Goal of the exercise – In the excerpt on the Mosul offensive below, rewrite the paragraph beginning "In what appeared to be a new tactic" as a short bulleted list that keeps its main facts.

Document excerpt –
■ ■ ■ ■ ■ ■ ■

On 26 November 2016, the body of an Imam from Qayyarah city, south of Mosul, was brought to Qayyarah medical center. The body bore gunshot wounds to the head and the hands were tied. The Imam was abducted on 25 November in al-Qayyarah, in front of his house, by a group of armed men allegedly wearing Iraqi Army uniforms who arrived in three pick-up vehicles without plates or insignia
On 15 January 2017, a male body with gunshot wounds was found in Kokjali village in Bashiqa subdistrict of Mosul district. The identity of the victim and of the perpetrator as well as the reasons for his killing are not known.
Phase 3: the Battle for Western Mosul
After eastern Mosul was declared retaken by Prime Minister Al-Abadi on 24 January 2017, a lull in the fighting ensued in preparation for the offensive by ISF and associated forces to retake the western part of Mosul. On 19 February, ISF, including the 9th Division of Iraqi Army and Iraqi Federal Police and PMUs, commenced operations against ISIL in parts of western Mosul.
Incidents–such as suicide attacks and shelling–sporadically occurred in eastern Mosul after 19 February and their impact has been mentioned in this section.
The list of incidents presented below should be considered illustrative and not exhaustive.
3-A: Violations and abuses committed by ISIL
UNAMI/OHCHR documented instances of killings carried out by ISIL. In most of the cases the victims were accused by ISIL of cooperating with ISF. In one incident, ISIL killed civilians punishing them for an alleged attack they had carried out against the group.
In the afternoon of 2 March 2017, ISIL militants publicly shot and killed nine local civilian men in the courtyard of the General Hospital in Shifaa neighbourhood in western Mosul. The victims were accused by ISIL of providing intelligence to ISF.
On 5 April, ISIL publicly burnt three civilian men to death in the ISIL-controlled 17 Tamouz neighbourhood of western Mosul. The victims were accused of cooperation with ISF and they had reportedly been abducted by ISIL from their homes one hour before being killed.
In what appeared to be a new tactic, ISIL members disguised as ISF killed and abducted civilians who greeted them as liberators. For instance, in the morning of 24 April, ISIL members in a black military vehicle and wearing combat uniforms similar to those of the Iraqi Federal Police, arrived in the ISIL-controlled al-Maydan neighbourhood in western Mosul. Local civilians came out to welcome them believing that they were ISF come to liberate the area. The ISIL members then opened fire, killing 17 of them, including six women and three children. ISIL also abducted nine civilian men.
On 13 May, pictures were received of the bodies of seven men handcuffed and blindfolded lying on a roadside between Qahraa and al-Hamad villages in Hamam al-Alil subdistrict of Mosul district. Sources reported to UNAMI/OHCHR that, during clashes between ISF and ISIL in early November 2016, ISIL abducted seven civilian men from al-Hamad village, reportedly for allegedly providing intelligence to ISF. In the evening of 11 May, the bodies of those abductees were found on the street between al-Athba and al-Hamad village in Hamam al-Alil subdistrict. All the bodies were hand cuffed, blindfolded, and had head and chest gunshot wounds. The bodies were identified by their family members and buried in al-Hamad village on 15 May.

■ ■ ■ ■ ■ ■ ■

Saved data entries
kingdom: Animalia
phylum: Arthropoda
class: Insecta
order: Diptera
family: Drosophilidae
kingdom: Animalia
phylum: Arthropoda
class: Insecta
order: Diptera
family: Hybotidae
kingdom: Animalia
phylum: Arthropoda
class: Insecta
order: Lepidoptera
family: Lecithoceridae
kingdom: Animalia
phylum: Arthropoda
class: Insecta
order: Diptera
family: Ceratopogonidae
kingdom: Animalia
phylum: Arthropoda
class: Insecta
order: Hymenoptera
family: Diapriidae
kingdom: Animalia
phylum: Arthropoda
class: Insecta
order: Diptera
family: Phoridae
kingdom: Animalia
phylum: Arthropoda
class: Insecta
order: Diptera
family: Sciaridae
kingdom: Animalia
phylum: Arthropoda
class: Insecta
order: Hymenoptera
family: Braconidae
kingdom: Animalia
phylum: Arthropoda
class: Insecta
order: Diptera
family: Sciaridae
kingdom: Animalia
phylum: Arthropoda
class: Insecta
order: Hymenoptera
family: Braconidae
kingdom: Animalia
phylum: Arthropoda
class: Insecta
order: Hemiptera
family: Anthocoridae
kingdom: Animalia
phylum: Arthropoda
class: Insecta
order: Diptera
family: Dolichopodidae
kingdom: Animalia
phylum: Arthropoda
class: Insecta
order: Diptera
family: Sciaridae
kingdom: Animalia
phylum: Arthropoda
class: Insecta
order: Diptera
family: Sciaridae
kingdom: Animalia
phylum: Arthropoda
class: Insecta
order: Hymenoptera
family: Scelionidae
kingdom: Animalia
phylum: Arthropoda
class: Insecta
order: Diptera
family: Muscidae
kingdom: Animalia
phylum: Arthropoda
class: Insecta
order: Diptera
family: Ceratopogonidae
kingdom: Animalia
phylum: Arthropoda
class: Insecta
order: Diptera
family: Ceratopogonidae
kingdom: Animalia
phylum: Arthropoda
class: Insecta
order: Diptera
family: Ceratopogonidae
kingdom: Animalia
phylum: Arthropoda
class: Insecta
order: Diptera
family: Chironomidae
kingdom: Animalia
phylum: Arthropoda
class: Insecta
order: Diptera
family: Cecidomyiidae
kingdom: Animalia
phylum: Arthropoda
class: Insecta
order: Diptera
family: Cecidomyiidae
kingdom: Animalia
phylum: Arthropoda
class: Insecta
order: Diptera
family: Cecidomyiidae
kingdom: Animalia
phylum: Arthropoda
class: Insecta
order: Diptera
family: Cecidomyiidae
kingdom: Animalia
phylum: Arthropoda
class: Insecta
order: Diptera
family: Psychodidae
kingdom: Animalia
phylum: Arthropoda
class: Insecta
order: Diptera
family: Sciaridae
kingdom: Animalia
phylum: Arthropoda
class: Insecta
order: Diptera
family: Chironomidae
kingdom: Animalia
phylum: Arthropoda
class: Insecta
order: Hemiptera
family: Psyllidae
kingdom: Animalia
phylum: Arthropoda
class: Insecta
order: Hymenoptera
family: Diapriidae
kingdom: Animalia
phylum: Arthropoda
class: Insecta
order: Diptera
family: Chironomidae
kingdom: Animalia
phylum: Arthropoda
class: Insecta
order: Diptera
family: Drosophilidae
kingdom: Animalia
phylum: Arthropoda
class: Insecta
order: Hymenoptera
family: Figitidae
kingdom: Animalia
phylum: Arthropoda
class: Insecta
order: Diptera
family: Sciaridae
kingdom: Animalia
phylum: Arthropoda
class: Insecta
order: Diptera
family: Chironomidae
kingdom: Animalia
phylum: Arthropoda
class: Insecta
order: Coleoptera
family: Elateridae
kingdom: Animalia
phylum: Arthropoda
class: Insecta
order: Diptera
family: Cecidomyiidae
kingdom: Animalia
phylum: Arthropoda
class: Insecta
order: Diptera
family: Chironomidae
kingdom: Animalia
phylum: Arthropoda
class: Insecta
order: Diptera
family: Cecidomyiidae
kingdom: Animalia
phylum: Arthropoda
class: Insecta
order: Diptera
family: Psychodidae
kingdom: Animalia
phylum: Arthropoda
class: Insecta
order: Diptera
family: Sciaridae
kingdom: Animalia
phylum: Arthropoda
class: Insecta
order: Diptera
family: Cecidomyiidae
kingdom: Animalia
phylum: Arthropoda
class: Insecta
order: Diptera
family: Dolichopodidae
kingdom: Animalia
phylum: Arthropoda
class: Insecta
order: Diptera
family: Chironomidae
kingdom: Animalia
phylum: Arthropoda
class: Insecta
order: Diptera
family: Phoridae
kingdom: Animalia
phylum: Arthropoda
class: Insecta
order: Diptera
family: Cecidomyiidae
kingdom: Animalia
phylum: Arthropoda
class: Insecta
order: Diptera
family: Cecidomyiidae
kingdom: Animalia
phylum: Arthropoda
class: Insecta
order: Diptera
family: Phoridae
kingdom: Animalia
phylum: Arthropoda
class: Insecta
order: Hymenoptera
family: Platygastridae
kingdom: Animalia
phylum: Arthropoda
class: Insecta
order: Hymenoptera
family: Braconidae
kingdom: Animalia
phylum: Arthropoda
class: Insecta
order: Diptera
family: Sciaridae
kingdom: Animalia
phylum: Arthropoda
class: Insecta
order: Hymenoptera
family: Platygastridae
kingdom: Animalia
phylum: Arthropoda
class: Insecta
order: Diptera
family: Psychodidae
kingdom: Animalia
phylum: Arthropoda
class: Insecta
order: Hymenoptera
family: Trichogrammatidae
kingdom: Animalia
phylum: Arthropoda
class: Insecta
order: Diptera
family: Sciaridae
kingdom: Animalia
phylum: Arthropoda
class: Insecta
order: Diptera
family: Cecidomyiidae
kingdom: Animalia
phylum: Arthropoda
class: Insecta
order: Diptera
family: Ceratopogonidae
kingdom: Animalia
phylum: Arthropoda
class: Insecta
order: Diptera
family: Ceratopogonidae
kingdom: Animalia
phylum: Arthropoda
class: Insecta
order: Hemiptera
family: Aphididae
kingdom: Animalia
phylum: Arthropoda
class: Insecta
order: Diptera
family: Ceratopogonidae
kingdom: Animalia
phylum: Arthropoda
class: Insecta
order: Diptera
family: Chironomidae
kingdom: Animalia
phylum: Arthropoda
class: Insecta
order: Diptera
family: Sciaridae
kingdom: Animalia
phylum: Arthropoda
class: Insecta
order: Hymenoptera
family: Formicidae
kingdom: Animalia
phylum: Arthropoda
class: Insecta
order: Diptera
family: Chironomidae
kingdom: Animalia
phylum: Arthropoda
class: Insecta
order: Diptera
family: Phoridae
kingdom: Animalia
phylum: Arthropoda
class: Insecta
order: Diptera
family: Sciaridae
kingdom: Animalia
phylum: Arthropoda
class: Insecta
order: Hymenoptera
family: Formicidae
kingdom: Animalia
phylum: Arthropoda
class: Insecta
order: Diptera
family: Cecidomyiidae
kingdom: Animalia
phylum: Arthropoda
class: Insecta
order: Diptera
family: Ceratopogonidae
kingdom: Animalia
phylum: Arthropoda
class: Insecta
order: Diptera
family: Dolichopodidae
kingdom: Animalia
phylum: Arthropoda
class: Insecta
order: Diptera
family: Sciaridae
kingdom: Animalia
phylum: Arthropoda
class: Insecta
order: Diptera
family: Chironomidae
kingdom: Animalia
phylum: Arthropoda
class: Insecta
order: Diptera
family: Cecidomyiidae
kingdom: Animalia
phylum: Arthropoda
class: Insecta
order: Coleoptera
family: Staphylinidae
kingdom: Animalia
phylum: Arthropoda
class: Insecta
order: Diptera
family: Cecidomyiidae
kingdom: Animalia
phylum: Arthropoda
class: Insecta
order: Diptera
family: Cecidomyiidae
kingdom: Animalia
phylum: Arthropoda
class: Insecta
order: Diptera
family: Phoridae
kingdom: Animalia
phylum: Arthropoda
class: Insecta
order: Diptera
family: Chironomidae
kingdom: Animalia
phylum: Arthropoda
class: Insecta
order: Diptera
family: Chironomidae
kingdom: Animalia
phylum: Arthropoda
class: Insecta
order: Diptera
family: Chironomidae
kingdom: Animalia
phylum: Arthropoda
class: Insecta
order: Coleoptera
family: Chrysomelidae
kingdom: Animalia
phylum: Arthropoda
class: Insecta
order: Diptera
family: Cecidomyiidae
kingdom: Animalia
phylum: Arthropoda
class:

■ ■ ■ ■ ■ ■ ■

Written response –
- ISIL members disguised as ISF killed and abducted civilians who greeted them as liberators, which appeared to be a new tactic.
- On the morning of 24 April, ISIL members arrived in the ISIL-controlled al-Maydan neighbourhood of western Mosul in a black military vehicle, wearing combat uniforms similar to those of the Iraqi Federal Police.
- Local civilians came out to welcome them, believing they were ISF.
- The ISIL members opened fire and killed 17 people, including six women and three children.
- ISIL also abducted nine civilian men.